Había algo diferente en Anna, hoy. Hubo algo casi provocativo en ese inocente comentario a su esposo. Anna siguió manipulando los utensilios alrededor de la cocina, mientras hablaba pero, al oír sus palabras, Karl trajo a su mente el vívido recuerdo de esa primera vez. Su primera vez con Anna… Esa maravilla increíble de su primera vez con Anna…
– Sí, me acuerdo -dijo-. Estaba muy nervioso.
– Dile eso, entonces, Karl. De ese modo, sabrá que no es el único en sentirse así -dijo Anna.
Por fin ella lo miró. ¿Había desafío en su mirada, ahora? Las palabras habían sido dichas con gran simplicidad pero, ¿qué se escondía detrás de ellas? Estaba hablando de sí misma y de su primera vez con él, Karl estaba seguro de eso. Anna tenía algunos trozos de leña en las manos y la expresión en el rostro reflejaba una total naturalidad. Con toda esta conversación, no habían encendido el fuego. Ese primer fuego en la cocina no había sido encendido todavía.

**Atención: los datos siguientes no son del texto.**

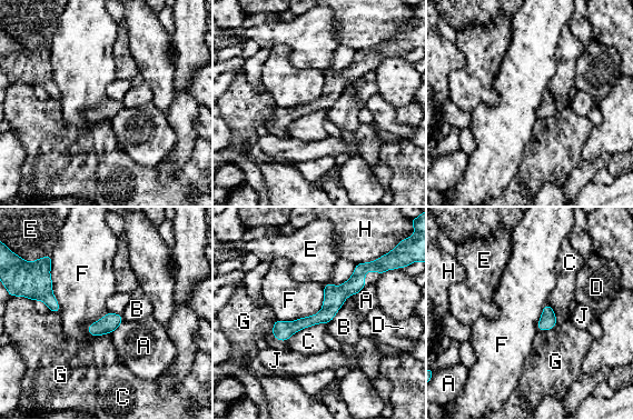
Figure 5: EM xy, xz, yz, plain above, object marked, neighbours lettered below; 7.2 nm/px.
pass # width 120 nm; A other, B other, C other, D other, E other, F other, G other, H other, J other; runs_along 5:(364, 266), (318, 318), (275, 333); one neuron here

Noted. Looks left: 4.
look 3d 2um at 1:(193, 155) # stops while still wide

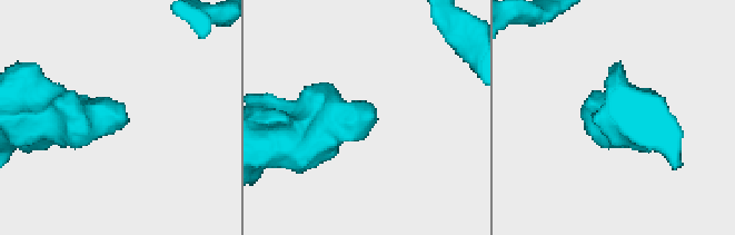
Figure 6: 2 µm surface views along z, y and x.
look em xy step 8 letters at 6:(375, 111) # now the EM

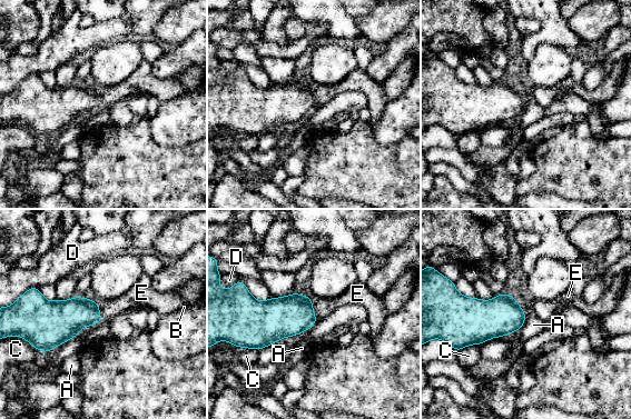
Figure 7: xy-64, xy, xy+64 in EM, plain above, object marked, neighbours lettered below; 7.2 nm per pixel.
look em planes letters same

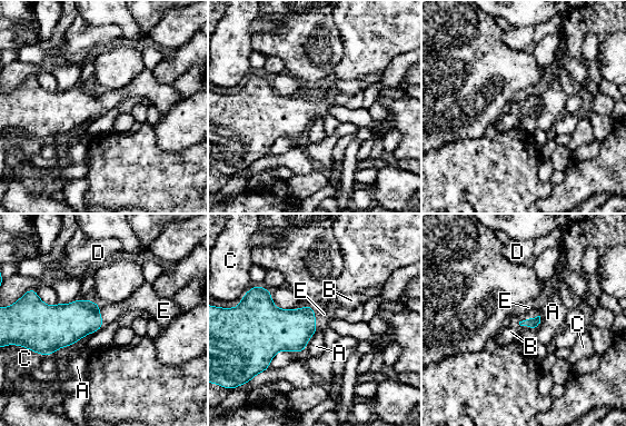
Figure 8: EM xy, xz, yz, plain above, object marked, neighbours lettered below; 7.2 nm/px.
attach E # longest_contact A 190 nm; A other, B other, C other, D other, E same; passes_along 8:(282, 329), (315, 319), (324, 314); the neuron continues

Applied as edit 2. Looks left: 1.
done edits attach@2, attach@8; rest unchecked

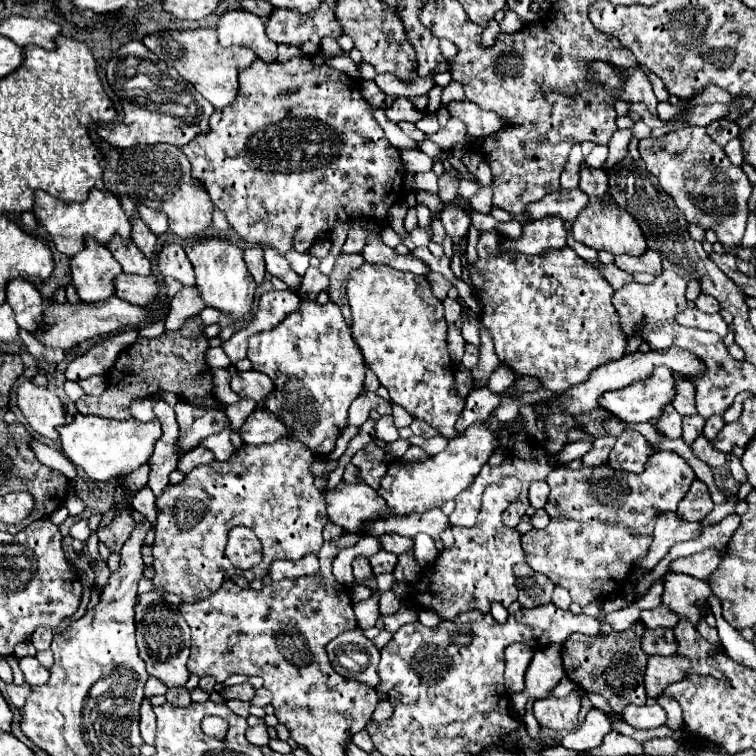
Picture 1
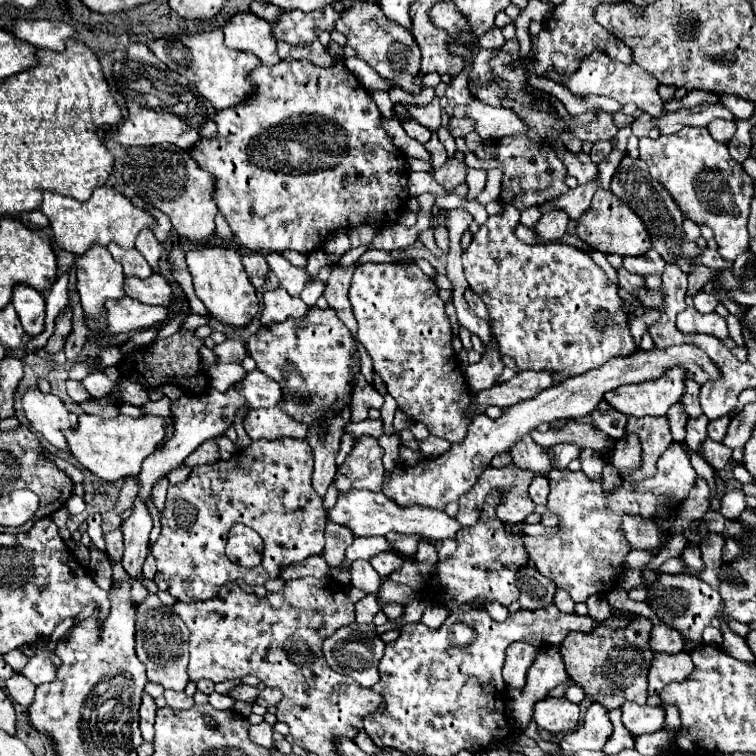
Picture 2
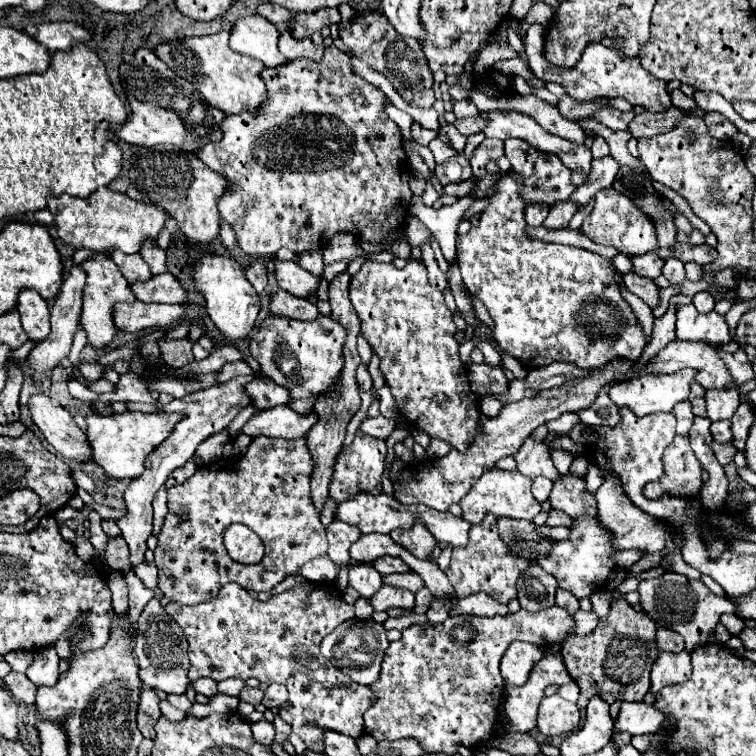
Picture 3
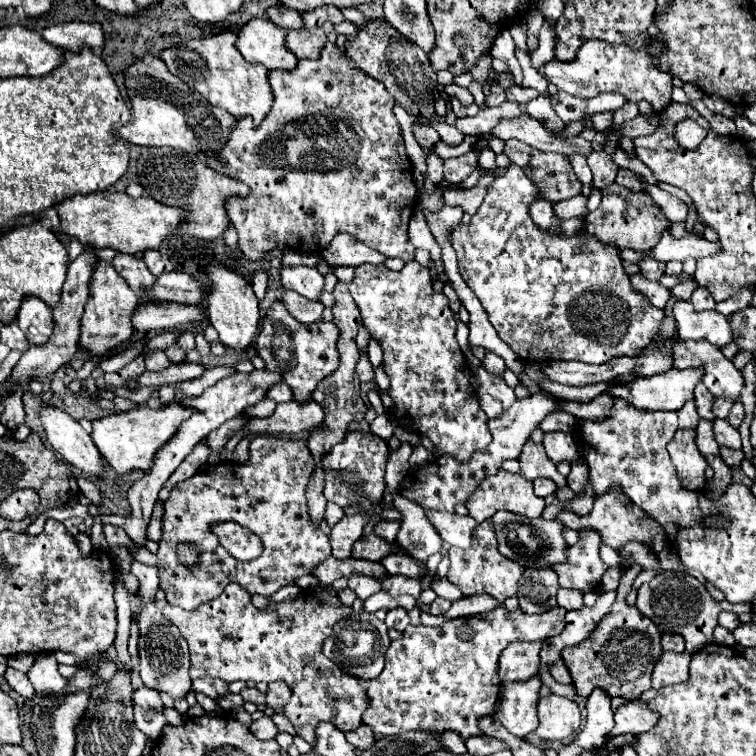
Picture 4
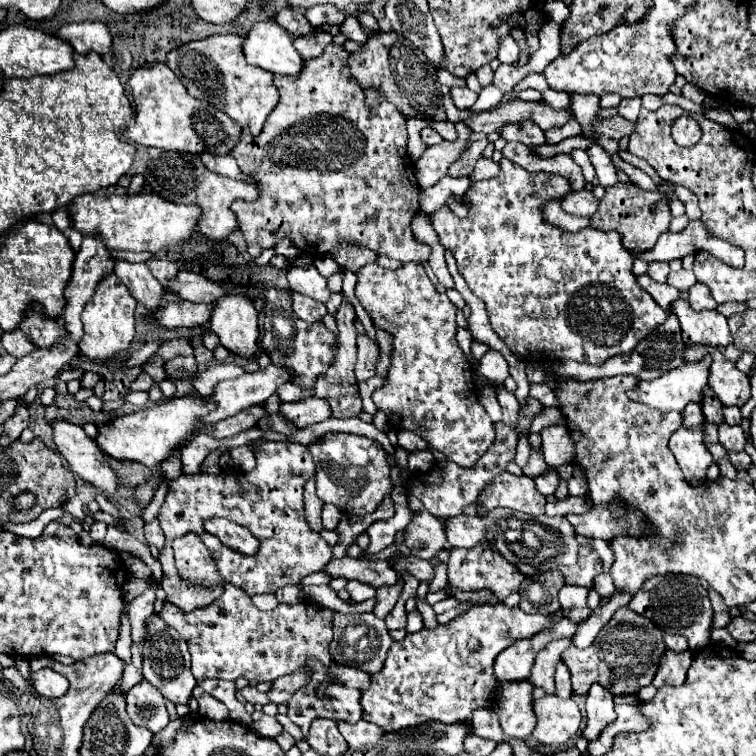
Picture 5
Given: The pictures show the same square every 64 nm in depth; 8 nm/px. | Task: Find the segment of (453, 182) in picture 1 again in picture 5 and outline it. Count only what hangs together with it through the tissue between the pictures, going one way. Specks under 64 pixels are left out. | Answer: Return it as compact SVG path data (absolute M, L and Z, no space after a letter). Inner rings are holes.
M487 138L472 143L471 147L462 154L462 156L450 166L448 174L454 176L454 178L460 178L460 176L470 176L472 170L474 170L474 164L476 160L482 156L482 150L489 144Z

– Prenderé el fuego antes de irme -dijo Karl, sintiendo que se le aflojaba el nudo que tenía en la garganta.
Tomó la leña que Anna le entregaba y se volvió para encender el fuego en la cocina que había traído para su esposa, mientras pensaba: “Siempre encenderé el fuego para ti, Anna. ¡Qué tonto fui en mantenerlo guardado tanto tiempo!”

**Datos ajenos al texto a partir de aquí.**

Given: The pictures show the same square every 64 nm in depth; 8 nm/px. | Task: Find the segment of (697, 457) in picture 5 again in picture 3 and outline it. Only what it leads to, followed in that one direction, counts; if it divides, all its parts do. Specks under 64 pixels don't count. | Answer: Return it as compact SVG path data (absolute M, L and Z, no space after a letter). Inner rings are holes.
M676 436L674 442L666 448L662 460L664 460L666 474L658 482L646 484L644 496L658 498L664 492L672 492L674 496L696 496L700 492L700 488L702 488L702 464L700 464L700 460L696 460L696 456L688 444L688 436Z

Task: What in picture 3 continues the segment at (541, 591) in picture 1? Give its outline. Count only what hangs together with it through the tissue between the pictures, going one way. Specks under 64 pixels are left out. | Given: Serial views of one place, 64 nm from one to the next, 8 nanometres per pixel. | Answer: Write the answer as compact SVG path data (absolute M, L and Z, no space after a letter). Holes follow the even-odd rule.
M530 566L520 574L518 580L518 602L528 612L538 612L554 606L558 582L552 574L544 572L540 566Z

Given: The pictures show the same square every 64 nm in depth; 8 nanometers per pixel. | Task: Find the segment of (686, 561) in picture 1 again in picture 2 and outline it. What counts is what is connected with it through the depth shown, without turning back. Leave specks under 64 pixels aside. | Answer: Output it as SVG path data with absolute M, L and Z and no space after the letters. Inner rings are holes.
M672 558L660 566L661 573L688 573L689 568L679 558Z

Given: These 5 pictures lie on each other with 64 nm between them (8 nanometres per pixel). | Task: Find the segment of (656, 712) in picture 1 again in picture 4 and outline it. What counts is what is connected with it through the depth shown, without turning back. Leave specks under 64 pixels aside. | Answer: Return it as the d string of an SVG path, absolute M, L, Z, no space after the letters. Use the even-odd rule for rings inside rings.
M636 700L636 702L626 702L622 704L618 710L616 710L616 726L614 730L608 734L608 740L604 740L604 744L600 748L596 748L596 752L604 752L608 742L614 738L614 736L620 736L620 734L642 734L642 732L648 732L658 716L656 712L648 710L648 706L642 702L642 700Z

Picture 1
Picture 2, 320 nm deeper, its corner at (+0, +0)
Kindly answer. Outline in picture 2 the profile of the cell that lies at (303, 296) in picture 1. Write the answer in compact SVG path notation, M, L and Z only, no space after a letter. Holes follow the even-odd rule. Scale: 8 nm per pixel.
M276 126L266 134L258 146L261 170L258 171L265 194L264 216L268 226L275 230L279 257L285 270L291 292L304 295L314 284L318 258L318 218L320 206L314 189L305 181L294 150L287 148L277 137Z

James bajó la escalera ruidosamente y se acercó a Anna. Le pasó un brazo alrededor de los hombros, de la manera más natural, como lo haría un hermano mayor.
– De modo que ahora tienes, por fin, tu cocina. Espero que resulte.
“No te preocupes, hermanito querido, estoy segura de que resultará”, pensó Anna.
Una vez encendido el fuego, los dos hombres salieron. Karl se había cuidado de no mirar demasiado a su esposa en presencia del muchacho. Sintió, de pronto, que ardía por dentro, y debía refrenarse para que James no lo notara.
Anna los observó partir. Cuando llegaron al borde del claro, la muchacha gritó:
– ¡Karl!
Él se volvió y la vio allí, en la puerta de la cabaña, con una mano sobre los ojos para protegerse del resplandor.
– ¿Sí, Anna?
– ¿Llevarías un poco de agua para regar mis plantas de lúpulo cuando pases por allí?
Karl levantó una mano, en un mudo gesto de asentimiento, y fue al manantial por un balde. Anna sabía que sus gajos ya habían prendido allá afuera, en el bosque.